Activity
Copy each line from the entries that the word "pembeli" appears in.

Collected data
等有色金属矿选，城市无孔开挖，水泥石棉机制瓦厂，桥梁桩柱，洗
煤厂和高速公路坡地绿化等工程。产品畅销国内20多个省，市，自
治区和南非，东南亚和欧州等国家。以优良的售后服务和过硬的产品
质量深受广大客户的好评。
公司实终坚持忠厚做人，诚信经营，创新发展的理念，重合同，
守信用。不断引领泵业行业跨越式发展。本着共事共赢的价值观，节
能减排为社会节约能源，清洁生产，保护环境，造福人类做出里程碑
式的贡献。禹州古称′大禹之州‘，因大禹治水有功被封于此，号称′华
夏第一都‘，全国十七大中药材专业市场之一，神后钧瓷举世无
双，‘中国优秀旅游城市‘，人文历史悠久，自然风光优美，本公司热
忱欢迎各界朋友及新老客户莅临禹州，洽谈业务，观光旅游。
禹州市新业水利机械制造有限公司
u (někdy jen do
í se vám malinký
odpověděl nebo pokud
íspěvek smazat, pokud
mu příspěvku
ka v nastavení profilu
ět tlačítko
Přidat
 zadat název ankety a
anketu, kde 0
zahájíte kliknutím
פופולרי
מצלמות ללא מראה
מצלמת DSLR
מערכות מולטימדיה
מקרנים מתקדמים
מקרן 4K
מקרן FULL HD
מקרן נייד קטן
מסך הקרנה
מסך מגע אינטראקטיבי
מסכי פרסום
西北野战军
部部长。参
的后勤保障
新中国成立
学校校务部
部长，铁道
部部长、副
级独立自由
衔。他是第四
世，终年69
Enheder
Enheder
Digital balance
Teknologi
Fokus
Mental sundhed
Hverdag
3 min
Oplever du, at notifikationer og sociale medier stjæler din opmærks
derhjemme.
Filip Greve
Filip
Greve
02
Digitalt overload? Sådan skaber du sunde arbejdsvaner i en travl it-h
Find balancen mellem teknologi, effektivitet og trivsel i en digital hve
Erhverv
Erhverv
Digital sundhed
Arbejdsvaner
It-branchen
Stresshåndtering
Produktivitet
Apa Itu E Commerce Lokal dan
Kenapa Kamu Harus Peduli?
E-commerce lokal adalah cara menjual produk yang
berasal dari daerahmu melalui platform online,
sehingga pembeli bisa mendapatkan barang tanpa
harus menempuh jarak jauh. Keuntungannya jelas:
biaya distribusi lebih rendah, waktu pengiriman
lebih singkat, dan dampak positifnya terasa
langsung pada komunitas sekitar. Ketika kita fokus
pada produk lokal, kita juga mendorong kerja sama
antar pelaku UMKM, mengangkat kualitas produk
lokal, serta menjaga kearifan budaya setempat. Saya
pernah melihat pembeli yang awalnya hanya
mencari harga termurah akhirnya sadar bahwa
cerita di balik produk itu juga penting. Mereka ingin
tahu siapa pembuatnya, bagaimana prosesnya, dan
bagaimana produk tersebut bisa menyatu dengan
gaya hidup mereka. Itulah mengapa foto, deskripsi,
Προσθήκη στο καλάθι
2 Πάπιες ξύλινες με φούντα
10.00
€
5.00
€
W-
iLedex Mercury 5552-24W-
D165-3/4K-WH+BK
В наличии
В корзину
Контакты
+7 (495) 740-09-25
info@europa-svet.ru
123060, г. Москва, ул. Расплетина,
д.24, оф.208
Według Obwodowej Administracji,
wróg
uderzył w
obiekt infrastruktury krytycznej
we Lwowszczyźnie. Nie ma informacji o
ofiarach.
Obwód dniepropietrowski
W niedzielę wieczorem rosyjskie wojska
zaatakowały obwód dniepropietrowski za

Response
sehingga pembeli bisa mendapatkan barang tanpa
pernah melihat pembeli yang awalnya hanya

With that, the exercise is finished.